• _TESTO FORNITO_:
Energia cinetica ed energia potenziale

L’energia meccanica di un corpo è sempre data dalla somma fra energia cinetica ed energia potenziale.

– Quando parliamo di energia cinetica intendiamo l’energia dovuta al movimento posseduto o acquistato dal corpo, o in altre parole il lavoro necessario per portare un corpo di una certa massa da una velocità pari a zero ad una determinata velocità. L’energia cinetica di un corpo è direttamente proporzionale alla metà della sua massa e al quadrato della velocità a cui si muove: K = 1/2 mv². Perciò al raddoppiare di m, K raddoppia, mentre al raddoppiare di v, quadruplica.

– L’energia potenziale è invece l’energia che il corpo possiede a causa della sua posizione in un campo di forze come ad esempio il campo gravitazionale terrestre. Essa dipende in modo direttamente proporzionale dalla massa dell’oggetto, dall’accelerazione gravitazionale a cui è sottoposto e dallo spazio che può percorrere in caduta prima di arrestarsi. Per cui scriviamo: U = mgh.

Lasciando cadere un corpo da una determinata altezza notiamo che all’inizio l’energia potenziale è massima e l’energia cinetica è zero, mentre man mano che cade quest’ultima va a sostituirsi all’energia potenziale, che si esaurisce completamente al momento dell’impatto. La somma delle due energie rimane però (se non subentrano attriti come quello dell’aria, ma qui consideriamo una caduta libera nel vuoto) sempre invariata: l’energia potenziale iniziale del corpo è identica alla sua energia cinetica finale. In questo caso parliamo di processo esoergonico, perché libera energia.

Allo stesso modo, l’energia necessaria per sollevare un corpo fino ad una determinata altezza è pari all’energia potenziale che possiede il corpo a quell’altezza. Però stavolta il processo richiede energia ed è quindi detto processo endoergonico.

• _COSA SI CHIEDE_:
[A] Riassumi il testo in due frasi.
[B] Nel testo, riscrivi il tratto che va da "Lasciando cadere un" fino a "esoergonico, perché libera energia.", cambiando "quello dell’aria" in "quello dell’acqua".

• _DATI FORNITI_:

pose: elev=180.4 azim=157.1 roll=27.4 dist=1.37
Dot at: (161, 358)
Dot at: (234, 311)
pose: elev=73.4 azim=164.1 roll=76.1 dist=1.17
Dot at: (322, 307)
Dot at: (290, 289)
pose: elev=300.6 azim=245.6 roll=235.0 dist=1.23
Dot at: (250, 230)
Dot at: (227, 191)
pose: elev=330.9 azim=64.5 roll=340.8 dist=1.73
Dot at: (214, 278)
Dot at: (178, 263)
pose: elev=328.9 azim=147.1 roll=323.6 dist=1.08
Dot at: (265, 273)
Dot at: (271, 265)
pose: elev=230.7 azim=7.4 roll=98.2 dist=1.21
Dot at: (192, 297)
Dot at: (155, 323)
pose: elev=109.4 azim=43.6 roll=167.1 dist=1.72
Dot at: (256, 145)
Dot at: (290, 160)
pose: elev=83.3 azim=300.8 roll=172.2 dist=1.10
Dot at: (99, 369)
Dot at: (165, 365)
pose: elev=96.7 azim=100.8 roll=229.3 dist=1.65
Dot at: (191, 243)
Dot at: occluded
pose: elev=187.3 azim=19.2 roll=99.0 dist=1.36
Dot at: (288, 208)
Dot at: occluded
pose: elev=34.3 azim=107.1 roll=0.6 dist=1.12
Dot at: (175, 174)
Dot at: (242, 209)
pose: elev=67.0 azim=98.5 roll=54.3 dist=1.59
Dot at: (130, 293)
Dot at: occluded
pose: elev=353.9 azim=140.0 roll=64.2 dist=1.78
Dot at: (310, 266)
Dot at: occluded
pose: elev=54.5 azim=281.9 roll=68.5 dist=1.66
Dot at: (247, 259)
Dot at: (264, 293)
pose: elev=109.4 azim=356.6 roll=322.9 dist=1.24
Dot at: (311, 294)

• _RISPOSTE SCRITTE_:
[A] L’energia meccanica di un corpo è la somma dell’energia cinetica, dovuta al movimento ed espressa da K = 1/2 mv², e dell’energia potenziale, dovuta alla posizione in un campo di forze ed espressa da U = mgh. In una caduta libera nel vuoto l’energia potenziale si trasforma in energia cinetica mentre la loro somma resta invariata, in un processo esoergonico; sollevare un corpo richiede invece energia ed è un processo endoergonico.

[B]
Lasciando cadere un corpo da una determinata altezza notiamo che all’inizio l’energia potenziale è massima e l’energia cinetica è zero, mentre man mano che cade quest’ultima va a sostituirsi all’energia potenziale, che si esaurisce completamente al momento dell’impatto. La somma delle due energie rimane però (se non subentrano attriti come quello dell’acqua, ma qui consideriamo una caduta libera nel vuoto) sempre invariata: l’energia potenziale iniziale del corpo è identica alla sua energia cinetica finale. In questo caso parliamo di processo esoergonico, perché libera energia.